Матрос нахмурился и поднял руку:
— Тише. Тут оглашали мою фамилию. Ошибка! Я, — торжественно заявил он, — прикреплен к вам всей нашей партией! Понятно? Партия сказала мне: иди, товарищ Полянка, пока ты живешь в местечке, к молодежи и объясняй ей, в чем суть. Понятно? И, если подстрелит меня в бою какая-нибудь рискованная пуля, я обязан знать, что есть здесь в местечке подмена. Вот, скажем, Сема!
— Почему именно Сема? — опять обиделся Пейся.
— И Пейся, и Антон, и другие молодые люди, — успокоил его матрос. — Так как же мы назовем старшего среди вас?
— Надо, как в управе, — с важностью заявил Сема, — мне дедушка говорил: председатель и товарищ председателя.
Антон воспротивился:
— Нет!
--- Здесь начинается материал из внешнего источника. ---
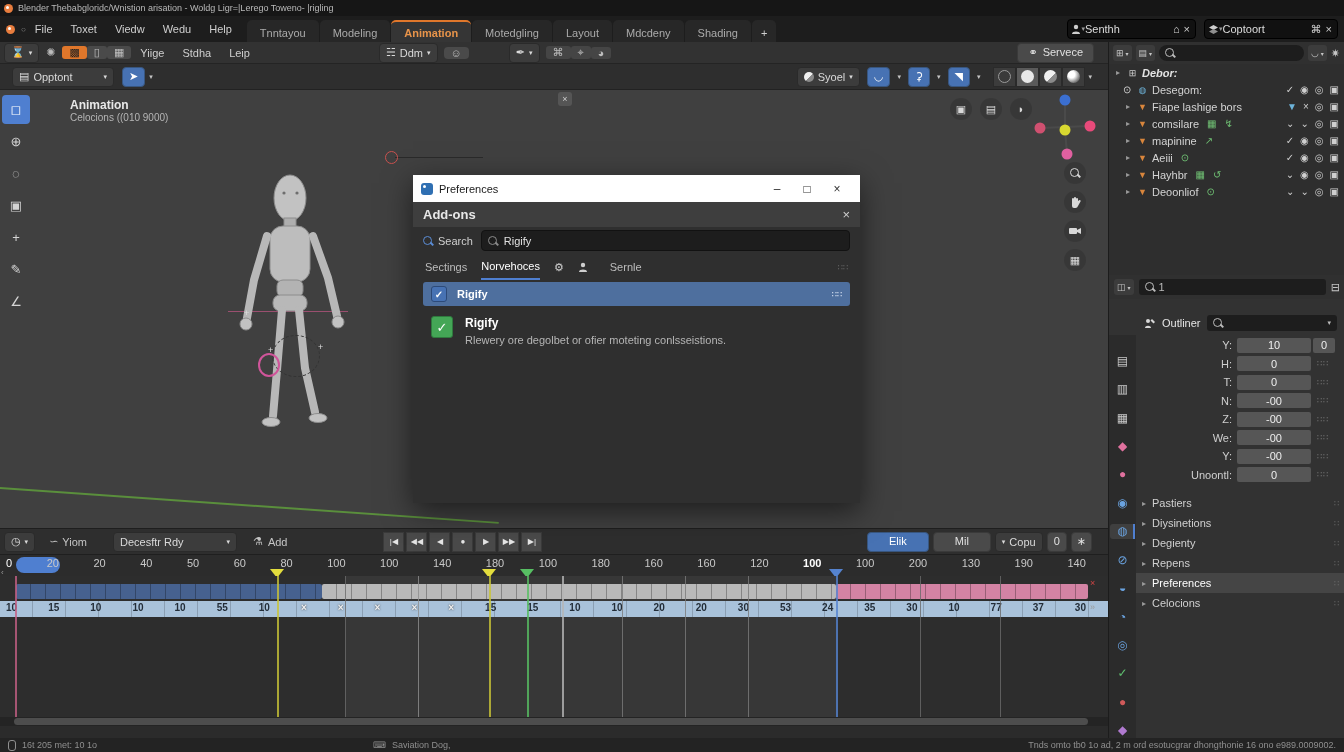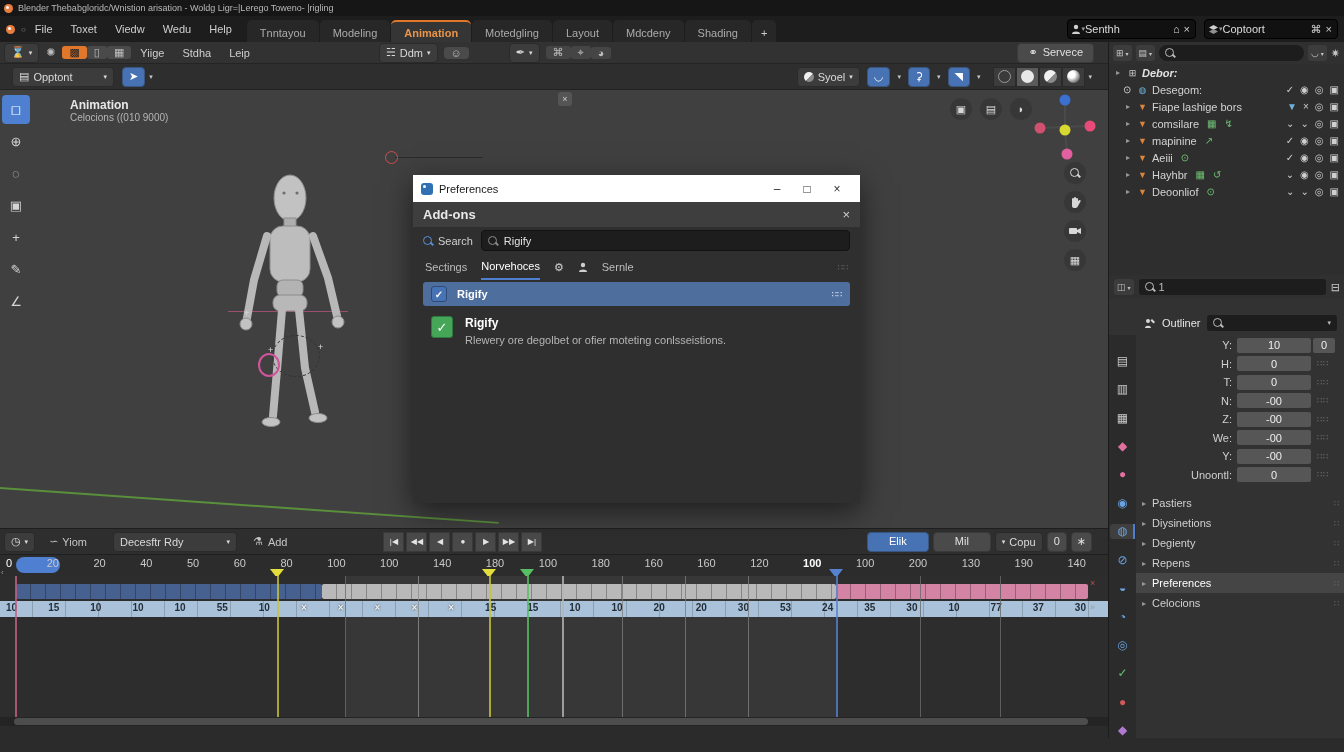--- a/index.html
+++ b/index.html
@@ -370,7 +370,7 @@
       <span class="ptab" id="ptab0">Sectings</span>
       <span class="ptab active" id="ptab1">Norvehoces</span>
       <span style="color:#cfcfcf">⚙</span>
-      <span class="row" style="gap:14px">
+      <span class="row" style="gap:22px">
         <svg width="10" height="10" viewBox="0 0 10 10">
             <circle cx="5" cy="3" r="2.2" fill="#cfcfcf"></circle>
             <path d="M1 10 C1 6.8 9 6.8 9 10 Z" fill="#cfcfcf"></path>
Звук не тот. Не подходит. Надо просто — председатель отряда.
— Это ж то же самое! — возмутился Сема.
— И тем лучше, — улыбнулся Полянка. — А кого хотите на этот пост, прошу подумать до следующего собрания. Переходим к третьим вопросам. Как вам известно, жить сейчас очень трудно, как-то: хлеба нет, соли нет… Советская власть помнит про неимущих — помогает. Но надо придумать и от юных большевиков какую-нибудь услугу партии.
— Я знаю, что надо! — взволнованно заговорил Сема. — Люди живут голодно. Возьмите, к примеру, мою бабушку. Она же с ума сходит. Соли нет! Муки нет! А менять нам тоже особенно нечего. А где достать отруби? И у меня же все-таки есть паек — полфунта чистой ржи получил, сахарину! У других и этого нет.
— Что ты предлагаешь? — вздохнул матрос и опустил на пол перевязанные шпагатом лаки.
— Я знаю, — продолжал Сема, — что наши сапожники, портные и столяры, у которых дома много ртов, идут в соседние деревни, шьют, латают, получают за это натурой и возвращаются к субботе домой с мешком… У нас есть сапожник Антон? Есть. Он холостой. Есть сапожник Бакаляр? Есть. Тоже холостой. И еще можно найти и послать их в деревни, а заработок пойдет больным и многосемейным. Вот будет наша услуга.